EBITDA Positif dari City Of Dreams Sri Lanka Dorong Kemajuan John Keells di Q2

Keberhasilan City Of Dreams Sri Lanka memberi dorongan besar untuk John Keells Holdings dengan melaporkan EBITDA LKR388,72 juta atau sekitar $1,16 juta untuk kuartal yang berakhir 30 Juni. Ini adalah perbaikan signifikan dari kerugian LKR999,73 juta yang dilaporkan pada periode yang sama di tahun sebelumnya.

Peningkatan Sejak Dibuka

Peningkatan terlihat saat dibandingkan dengan kuartal kedua tahun 2025. Setelah resmi dibuka pada Agustus 2025, properti ini menunjukkan perkembangan yang konsisten. City of Dreams Sri Lanka, bagian dari operasi leisure dan hospitality John Keells, mempertahankan momentum positif sepanjang kuartal tersebut. Menurut perusahaan, peningkatan EBITDA hotel terjadi berkat tingkat hunian yang tinggi dan peningkatan tarif kamar rata-rata.

Kasino dan Pengelolaan

Kasino yang terletak di kompleks ini juga mencatat performa yang lebih baik, dan John Keells memperoleh pendapatan dari sewa operasi permainan di sana.
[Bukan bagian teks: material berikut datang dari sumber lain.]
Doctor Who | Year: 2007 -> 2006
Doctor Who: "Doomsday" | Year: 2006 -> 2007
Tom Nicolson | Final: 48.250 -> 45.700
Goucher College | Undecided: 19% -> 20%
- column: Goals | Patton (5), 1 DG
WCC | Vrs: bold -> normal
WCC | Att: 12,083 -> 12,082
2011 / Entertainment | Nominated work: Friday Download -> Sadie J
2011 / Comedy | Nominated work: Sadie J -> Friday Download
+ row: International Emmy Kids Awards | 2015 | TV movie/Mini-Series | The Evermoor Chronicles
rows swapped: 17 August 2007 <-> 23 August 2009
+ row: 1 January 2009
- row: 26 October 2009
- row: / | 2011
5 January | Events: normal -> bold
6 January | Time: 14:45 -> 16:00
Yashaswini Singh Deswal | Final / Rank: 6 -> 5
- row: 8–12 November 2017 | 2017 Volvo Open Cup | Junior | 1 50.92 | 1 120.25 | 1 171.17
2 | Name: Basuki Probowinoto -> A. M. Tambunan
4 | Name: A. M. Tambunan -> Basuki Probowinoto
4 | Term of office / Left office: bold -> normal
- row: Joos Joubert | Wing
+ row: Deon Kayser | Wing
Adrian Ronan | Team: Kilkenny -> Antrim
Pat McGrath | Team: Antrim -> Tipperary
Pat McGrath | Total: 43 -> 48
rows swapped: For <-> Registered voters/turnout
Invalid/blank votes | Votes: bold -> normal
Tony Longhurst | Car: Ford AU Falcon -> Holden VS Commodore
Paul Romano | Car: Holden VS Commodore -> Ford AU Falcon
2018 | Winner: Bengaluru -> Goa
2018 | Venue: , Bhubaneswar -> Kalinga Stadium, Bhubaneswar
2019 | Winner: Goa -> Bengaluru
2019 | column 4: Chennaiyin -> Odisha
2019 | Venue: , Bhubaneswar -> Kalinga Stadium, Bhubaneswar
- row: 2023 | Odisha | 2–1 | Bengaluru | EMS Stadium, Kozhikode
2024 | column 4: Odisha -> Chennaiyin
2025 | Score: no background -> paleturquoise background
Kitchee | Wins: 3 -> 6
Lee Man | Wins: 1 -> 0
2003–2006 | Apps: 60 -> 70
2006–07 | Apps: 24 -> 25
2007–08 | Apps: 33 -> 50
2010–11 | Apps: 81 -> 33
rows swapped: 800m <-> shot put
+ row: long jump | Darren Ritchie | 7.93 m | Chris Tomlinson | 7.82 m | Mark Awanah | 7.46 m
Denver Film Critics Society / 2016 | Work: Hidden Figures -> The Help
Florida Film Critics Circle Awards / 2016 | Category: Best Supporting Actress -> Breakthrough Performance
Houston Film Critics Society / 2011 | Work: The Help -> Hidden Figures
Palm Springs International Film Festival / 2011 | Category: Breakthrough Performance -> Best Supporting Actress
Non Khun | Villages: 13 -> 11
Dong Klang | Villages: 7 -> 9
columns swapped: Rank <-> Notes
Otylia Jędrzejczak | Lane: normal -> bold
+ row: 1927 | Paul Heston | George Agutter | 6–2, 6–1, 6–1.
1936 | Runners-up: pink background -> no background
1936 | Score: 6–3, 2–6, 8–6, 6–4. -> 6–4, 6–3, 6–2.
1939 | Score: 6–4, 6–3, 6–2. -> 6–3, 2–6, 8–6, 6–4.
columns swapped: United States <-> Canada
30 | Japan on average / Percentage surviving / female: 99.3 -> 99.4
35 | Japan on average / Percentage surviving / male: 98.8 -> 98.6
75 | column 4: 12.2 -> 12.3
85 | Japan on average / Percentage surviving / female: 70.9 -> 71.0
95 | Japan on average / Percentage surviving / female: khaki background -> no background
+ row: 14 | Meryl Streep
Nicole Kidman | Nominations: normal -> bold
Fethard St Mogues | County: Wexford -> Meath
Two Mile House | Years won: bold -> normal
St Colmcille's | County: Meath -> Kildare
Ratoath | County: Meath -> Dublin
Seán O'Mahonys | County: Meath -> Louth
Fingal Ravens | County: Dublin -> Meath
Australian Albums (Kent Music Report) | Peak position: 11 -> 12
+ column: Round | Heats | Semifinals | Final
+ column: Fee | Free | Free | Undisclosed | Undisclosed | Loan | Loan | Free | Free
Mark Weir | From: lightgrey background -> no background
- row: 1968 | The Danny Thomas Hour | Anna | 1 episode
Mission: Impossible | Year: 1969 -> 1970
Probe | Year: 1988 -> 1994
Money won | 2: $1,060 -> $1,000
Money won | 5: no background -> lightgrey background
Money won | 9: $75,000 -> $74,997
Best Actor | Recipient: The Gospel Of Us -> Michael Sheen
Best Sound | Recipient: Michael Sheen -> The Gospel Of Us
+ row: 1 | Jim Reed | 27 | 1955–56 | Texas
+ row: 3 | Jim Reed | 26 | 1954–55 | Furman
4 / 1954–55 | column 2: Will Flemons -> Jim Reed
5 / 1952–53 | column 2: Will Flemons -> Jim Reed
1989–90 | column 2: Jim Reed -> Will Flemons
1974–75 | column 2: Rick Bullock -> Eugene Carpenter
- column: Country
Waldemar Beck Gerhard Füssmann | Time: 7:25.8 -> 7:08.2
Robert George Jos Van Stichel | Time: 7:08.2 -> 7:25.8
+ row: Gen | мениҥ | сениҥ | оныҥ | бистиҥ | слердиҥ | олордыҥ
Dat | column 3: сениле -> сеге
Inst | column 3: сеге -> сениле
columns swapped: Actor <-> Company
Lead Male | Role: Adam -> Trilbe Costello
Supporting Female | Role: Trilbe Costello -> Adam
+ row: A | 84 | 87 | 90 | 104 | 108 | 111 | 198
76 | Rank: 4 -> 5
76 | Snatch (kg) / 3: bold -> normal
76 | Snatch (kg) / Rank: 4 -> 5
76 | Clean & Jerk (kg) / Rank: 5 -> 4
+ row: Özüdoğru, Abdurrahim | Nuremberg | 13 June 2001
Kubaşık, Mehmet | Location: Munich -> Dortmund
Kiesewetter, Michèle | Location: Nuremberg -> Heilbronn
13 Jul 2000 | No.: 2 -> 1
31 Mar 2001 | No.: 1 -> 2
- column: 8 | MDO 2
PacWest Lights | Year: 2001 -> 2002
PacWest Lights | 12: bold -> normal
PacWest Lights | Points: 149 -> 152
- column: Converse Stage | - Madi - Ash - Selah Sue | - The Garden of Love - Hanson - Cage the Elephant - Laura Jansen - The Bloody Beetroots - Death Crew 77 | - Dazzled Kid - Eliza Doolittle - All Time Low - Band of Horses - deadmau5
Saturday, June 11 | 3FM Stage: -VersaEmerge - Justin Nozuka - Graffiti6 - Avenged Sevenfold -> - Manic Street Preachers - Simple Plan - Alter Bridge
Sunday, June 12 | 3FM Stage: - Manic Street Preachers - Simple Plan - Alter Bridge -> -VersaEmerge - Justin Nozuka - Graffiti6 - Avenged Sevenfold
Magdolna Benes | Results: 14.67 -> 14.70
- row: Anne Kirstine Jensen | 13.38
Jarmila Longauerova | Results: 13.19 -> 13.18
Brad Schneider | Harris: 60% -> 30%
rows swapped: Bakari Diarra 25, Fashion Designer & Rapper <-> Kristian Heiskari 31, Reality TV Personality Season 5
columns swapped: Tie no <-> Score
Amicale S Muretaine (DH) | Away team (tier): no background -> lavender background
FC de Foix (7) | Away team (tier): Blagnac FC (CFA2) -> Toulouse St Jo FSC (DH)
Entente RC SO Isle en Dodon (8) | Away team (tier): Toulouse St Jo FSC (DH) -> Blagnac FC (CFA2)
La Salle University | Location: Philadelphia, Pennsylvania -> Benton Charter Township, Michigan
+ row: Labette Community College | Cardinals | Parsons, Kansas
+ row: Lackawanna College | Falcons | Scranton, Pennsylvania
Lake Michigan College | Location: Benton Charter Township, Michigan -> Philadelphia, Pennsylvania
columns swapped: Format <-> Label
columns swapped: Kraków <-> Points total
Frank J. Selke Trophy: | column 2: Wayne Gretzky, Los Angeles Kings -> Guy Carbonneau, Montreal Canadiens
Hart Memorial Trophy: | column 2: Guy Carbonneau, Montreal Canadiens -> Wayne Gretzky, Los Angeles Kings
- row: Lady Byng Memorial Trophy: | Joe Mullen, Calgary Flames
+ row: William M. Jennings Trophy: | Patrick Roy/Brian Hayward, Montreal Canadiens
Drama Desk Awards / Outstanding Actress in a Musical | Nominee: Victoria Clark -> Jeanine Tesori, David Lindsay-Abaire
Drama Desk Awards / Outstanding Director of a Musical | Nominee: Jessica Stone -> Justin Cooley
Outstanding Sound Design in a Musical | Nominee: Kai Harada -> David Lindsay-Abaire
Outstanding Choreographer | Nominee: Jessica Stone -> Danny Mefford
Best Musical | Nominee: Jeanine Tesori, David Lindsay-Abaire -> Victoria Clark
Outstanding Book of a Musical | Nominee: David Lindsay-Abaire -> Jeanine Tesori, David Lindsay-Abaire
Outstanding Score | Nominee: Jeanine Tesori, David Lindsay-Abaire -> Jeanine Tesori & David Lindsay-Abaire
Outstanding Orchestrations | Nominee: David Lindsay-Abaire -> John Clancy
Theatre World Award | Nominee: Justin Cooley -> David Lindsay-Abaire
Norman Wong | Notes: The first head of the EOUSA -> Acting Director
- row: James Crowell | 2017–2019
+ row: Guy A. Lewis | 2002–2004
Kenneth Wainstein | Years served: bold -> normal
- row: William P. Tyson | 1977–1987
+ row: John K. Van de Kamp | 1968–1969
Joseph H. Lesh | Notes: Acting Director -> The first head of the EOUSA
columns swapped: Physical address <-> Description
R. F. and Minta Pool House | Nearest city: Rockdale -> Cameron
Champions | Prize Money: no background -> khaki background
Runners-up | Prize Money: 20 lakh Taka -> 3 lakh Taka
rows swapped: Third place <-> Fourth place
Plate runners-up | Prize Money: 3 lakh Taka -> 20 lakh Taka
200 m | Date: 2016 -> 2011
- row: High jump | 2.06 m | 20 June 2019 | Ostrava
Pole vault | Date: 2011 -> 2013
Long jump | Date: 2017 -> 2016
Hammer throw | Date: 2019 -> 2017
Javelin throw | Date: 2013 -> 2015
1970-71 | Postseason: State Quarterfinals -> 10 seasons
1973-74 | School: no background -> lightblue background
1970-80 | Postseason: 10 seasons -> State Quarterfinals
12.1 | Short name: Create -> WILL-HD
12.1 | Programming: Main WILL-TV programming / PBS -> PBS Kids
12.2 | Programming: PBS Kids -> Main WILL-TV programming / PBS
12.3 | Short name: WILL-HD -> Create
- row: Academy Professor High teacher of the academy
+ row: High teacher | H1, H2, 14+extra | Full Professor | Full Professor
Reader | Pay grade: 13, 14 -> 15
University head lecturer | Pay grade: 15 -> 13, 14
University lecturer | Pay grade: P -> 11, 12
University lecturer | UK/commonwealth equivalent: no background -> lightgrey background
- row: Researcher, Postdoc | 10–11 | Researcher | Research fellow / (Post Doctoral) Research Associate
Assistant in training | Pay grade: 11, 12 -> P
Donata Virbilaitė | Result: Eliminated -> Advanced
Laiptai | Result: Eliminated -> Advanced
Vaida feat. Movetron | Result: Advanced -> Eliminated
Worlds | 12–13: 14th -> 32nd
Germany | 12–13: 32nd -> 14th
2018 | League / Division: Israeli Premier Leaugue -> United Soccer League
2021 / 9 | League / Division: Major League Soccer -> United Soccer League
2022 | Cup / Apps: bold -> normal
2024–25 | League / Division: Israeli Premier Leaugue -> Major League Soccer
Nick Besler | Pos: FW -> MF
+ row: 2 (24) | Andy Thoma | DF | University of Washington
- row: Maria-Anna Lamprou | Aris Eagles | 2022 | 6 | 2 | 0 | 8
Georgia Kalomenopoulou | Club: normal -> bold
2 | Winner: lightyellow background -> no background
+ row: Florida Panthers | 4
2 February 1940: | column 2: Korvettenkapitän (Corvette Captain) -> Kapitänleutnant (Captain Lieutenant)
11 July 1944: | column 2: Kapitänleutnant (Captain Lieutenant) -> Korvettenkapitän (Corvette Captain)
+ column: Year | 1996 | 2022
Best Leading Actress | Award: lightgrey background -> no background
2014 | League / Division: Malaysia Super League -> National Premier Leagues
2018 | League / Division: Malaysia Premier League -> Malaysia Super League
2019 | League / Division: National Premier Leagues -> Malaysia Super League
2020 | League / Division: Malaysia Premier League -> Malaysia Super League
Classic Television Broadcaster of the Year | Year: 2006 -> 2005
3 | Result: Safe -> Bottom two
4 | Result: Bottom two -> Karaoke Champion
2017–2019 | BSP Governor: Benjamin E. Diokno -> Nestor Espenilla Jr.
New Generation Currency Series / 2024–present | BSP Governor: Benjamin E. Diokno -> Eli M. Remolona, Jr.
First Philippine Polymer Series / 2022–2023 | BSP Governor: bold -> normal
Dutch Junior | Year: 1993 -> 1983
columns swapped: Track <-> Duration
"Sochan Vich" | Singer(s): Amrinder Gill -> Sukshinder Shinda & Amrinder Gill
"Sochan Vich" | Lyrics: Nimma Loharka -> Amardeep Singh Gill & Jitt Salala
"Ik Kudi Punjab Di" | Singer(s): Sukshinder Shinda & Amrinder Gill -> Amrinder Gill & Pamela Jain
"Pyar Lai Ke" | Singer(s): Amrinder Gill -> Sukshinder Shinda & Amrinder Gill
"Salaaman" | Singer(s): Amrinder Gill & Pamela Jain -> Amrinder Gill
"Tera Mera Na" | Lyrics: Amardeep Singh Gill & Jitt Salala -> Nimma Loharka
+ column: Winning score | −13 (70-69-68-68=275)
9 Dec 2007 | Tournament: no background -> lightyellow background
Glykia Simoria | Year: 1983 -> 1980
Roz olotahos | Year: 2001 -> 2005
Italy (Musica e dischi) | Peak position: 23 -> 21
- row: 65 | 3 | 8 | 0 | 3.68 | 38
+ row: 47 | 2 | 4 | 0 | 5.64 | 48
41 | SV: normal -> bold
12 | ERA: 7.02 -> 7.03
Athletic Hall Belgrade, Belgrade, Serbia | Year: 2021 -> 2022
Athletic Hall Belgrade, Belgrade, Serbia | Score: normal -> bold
Kasino dan hotel Nuwa di City of Dreams dikelola oleh Melco Resorts & Entertainment yang berbasis di Hong Kong, menandai proyek resor pertama Melco di Asia Selatan dan debut mereka di Sri Lanka.

Resor Megah di Colombo

Dengan investasi US$1,2 miliar, resor ini bertujuan menjadi "Macau-nya India" serta menarik wisatawan dari Rusia, Cina, dan Timur Tengah. Ukuran dan desain resor ini menjadikannya salah satu perkembangan hospitality paling penting di daerah tersebut. Bagian dari proyek besar ini adalah hotel Cinnamon Life dengan 687 kamar yang dioperasikan oleh John Keells, yang mendukung penawaran leisure di keseluruhan kompleks City of Dreams.

Tantangan Operasional

Meskipun ada pertumbuhan EBITDA, John Keells melaporkan industri leisure mereka menghadapi kondisi operasional yang sulit. Konflik di Timur Tengah mempengaruhi perjalanan dan melemahkan kepercayaan di beberapa pasar utama. Catatan ini menempatkan kinerja kuartal ini dalam konteks, meskipun tingkat hunian dan tarif kamar mendukung perbaikan, kondisi eksternal masih menimbulkan tantangan bagi bisnis leisure yang lebih luas.

Indikasi Awal Operasional

Bagi John Keells, hasil EBITDA kuartal kedua menunjukkan indikasi awal yang jelas mengenai kinerja resor setelah resmi dibuka. Walau ada kemajuan signifikan, siklus operasional bisnis ini masih di tahap awal. Kehadiran City of Dreams Sri Lanka mengukuhkan kepercayaan bahwa meskipun ada tekanan dari kondisi regional, dasar momentum tetap kuat.